Here are a couple of highlights from our discussion of Mount Pleasant’s early days.  This discussion took place at our April monthly meeting and we used our Mount Pleasantries as a guide.  A previous post, Brewery Creek Ravine As A Playground At The Turn Of 1900, is another.

Mount Pleasant was named in 1888 after a small Irish village outside Dublin – the birthplace of the wife of Henry Valentine Edmonds. In 1869 Edmonds, the clerk of the municipal council in New Westminster, had acquired District Lot 200A, the wilderness south of False Creek in the future Mount Pleasant. “He was speculating that Vancouver’s unusually fine natural harbour would someday become home to the terminal of a transcontinental railway, since he had witnessed first hand the pandemonium that ensued when San Francisco had been declared a transcontinental railway terminal.”

Map by Bruce Macdonald based on the Dakin fire insurance map, 1889 (City of Vancouver Archives:  AM54-S23-2-- /Major Matthews Collection)

Map by Bruce Macdonald based on the Dakin fire insurance map, 1889 (City of Vancouver Archives: AM54-S23-2– /Major Matthews Collection)

By 1888, a year after the arrival of the railway, Dr.

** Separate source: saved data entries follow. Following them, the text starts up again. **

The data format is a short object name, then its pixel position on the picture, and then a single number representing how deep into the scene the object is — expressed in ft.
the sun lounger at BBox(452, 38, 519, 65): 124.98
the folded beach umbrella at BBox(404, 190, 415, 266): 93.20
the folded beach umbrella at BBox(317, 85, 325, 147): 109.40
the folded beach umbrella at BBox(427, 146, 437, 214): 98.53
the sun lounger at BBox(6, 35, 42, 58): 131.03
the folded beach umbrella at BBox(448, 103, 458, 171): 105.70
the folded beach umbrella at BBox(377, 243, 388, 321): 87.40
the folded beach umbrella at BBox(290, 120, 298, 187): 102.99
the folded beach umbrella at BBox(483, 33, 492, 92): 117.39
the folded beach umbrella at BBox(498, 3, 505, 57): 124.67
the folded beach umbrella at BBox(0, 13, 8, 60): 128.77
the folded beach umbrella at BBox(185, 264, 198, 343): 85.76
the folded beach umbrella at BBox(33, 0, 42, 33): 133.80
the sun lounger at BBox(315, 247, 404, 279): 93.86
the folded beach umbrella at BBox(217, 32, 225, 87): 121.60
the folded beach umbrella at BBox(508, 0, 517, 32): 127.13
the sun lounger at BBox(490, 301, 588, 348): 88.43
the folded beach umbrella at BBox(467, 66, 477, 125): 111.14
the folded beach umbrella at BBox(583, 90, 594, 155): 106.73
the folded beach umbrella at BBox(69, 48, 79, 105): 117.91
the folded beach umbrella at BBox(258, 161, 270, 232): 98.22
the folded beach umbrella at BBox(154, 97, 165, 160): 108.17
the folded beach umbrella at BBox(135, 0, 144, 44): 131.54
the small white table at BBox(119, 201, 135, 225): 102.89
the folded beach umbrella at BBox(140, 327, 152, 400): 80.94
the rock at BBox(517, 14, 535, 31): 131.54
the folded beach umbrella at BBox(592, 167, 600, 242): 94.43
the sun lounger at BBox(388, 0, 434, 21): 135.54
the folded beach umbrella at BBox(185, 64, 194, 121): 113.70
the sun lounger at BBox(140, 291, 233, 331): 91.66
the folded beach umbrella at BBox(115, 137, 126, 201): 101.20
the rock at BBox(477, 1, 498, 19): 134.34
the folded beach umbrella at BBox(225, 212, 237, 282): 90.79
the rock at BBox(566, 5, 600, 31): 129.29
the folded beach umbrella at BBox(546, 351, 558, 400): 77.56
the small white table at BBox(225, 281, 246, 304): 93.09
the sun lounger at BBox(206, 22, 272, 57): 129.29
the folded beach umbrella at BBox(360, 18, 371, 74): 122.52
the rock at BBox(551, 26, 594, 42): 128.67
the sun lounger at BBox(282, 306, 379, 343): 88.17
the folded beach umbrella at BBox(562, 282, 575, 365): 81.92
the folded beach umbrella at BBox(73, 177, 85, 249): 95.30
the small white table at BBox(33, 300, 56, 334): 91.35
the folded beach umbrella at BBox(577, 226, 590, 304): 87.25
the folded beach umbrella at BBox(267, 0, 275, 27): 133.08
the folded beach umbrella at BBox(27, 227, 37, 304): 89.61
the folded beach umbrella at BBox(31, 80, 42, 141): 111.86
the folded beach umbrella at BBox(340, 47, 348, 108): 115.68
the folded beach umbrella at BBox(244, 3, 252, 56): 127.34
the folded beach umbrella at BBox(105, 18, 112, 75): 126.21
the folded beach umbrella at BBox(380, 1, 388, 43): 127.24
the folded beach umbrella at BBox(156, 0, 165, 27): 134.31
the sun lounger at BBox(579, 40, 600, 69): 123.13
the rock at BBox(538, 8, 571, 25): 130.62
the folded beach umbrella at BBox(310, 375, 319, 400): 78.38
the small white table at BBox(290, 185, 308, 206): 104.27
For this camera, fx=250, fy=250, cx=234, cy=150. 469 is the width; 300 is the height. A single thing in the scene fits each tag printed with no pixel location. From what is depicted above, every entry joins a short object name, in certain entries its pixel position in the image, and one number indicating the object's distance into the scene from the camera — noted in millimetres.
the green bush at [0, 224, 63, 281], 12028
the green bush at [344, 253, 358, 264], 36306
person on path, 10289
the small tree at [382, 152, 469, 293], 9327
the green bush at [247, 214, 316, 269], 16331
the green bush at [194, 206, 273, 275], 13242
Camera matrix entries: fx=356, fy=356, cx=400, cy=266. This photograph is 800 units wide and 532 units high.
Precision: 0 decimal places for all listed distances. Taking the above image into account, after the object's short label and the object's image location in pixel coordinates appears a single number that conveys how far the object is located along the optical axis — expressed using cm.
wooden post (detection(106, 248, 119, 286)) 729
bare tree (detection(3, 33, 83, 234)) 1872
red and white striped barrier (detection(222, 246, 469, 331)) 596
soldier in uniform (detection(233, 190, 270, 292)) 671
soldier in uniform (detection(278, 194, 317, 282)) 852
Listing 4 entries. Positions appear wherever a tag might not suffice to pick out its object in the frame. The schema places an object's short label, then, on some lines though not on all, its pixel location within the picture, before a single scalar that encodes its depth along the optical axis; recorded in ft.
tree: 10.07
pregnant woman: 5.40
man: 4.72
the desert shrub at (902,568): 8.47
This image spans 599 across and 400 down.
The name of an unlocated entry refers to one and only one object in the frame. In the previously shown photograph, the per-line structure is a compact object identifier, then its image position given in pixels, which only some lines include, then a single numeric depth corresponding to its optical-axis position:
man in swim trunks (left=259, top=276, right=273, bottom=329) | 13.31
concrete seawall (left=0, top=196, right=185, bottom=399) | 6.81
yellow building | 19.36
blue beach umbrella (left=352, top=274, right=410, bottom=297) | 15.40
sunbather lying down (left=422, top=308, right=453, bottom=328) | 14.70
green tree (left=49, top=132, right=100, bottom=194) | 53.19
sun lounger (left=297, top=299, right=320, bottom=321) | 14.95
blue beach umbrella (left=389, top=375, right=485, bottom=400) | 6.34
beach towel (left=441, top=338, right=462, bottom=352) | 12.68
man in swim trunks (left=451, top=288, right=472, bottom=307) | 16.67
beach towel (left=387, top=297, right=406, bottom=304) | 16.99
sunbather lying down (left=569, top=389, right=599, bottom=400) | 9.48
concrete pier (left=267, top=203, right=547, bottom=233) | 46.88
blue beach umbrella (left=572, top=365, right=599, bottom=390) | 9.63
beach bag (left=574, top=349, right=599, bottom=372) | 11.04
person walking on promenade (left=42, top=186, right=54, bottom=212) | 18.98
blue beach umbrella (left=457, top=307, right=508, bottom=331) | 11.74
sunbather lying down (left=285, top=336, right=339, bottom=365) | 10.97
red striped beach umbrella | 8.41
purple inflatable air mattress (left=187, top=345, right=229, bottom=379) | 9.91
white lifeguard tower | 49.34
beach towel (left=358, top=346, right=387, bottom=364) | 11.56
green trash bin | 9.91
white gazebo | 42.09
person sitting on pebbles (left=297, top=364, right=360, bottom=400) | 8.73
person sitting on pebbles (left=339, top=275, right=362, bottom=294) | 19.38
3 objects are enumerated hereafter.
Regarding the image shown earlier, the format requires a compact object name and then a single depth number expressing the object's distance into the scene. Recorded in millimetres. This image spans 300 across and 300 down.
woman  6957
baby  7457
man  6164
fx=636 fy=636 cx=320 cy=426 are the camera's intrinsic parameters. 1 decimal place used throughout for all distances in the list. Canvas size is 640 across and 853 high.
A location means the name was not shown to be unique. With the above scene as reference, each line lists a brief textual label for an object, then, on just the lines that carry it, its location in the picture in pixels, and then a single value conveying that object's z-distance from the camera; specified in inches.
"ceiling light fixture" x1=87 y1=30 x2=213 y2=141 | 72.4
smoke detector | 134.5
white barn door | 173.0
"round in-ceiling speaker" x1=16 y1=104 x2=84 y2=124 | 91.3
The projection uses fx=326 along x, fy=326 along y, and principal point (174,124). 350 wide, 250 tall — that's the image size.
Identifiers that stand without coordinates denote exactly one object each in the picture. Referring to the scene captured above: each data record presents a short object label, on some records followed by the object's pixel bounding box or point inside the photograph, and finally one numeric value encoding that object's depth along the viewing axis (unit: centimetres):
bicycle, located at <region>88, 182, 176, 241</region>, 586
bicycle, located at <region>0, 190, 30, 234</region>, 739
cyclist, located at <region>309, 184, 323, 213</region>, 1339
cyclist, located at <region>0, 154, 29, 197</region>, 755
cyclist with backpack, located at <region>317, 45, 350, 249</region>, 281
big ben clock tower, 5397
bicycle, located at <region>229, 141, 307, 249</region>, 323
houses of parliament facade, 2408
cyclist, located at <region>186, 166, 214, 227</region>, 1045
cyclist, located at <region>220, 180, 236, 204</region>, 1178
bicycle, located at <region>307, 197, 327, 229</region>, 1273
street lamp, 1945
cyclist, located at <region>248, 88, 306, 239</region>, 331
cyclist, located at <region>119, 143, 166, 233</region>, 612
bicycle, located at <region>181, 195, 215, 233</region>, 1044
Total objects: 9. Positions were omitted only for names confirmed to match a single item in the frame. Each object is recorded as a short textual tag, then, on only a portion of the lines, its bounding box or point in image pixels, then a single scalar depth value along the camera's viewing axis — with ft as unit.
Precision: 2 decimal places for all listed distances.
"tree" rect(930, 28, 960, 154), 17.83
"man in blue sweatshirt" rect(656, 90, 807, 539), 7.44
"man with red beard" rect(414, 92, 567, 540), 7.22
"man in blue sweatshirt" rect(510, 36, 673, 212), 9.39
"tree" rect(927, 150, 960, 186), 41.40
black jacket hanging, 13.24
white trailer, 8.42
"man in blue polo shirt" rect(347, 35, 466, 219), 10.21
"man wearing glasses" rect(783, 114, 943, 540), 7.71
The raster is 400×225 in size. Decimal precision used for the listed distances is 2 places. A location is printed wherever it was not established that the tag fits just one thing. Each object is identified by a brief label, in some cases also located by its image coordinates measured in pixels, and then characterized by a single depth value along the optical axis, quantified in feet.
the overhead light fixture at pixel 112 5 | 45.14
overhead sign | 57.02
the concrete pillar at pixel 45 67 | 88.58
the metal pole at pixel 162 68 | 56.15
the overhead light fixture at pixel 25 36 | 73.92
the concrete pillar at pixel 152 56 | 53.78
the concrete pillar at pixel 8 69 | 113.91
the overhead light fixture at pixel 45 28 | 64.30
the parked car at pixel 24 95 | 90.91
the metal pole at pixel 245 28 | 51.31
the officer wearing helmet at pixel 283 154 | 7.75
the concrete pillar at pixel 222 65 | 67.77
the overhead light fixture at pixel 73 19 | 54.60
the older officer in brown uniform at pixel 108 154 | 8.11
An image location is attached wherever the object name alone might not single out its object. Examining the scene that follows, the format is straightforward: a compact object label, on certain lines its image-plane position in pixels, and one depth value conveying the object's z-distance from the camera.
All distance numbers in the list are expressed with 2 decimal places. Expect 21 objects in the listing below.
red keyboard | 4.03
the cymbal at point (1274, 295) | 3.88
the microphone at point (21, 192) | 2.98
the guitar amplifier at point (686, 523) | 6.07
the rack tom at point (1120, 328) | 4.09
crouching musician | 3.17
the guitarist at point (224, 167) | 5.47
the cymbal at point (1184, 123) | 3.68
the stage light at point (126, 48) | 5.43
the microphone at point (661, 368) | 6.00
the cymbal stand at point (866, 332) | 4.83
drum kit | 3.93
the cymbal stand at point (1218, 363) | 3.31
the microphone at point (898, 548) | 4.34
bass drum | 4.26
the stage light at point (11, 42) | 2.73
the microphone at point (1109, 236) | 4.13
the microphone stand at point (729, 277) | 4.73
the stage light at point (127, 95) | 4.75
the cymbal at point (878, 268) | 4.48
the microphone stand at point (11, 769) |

Israel Powell, one of the people who had negotiated British Columbia’s confederation with Canada in 1871, was a co-owner of the lot. “The first street in Mount Pleasant had originally been an ancient First Nations and animal trail, now known as Kingsway…the super-Canadian and Ontario-born Powell named all his streets in Mount Pleasant after Canada’s provinces to create a representation of the map of Canada…The centre street of Vancouver’s grid system is Powell’s Ontario Street, in the 000 hundred block going east-west, probably since Ontario is known as central Canada…The western Canadian Streets are west of Ontario Street, and the eastern Canadian streets are east of it.”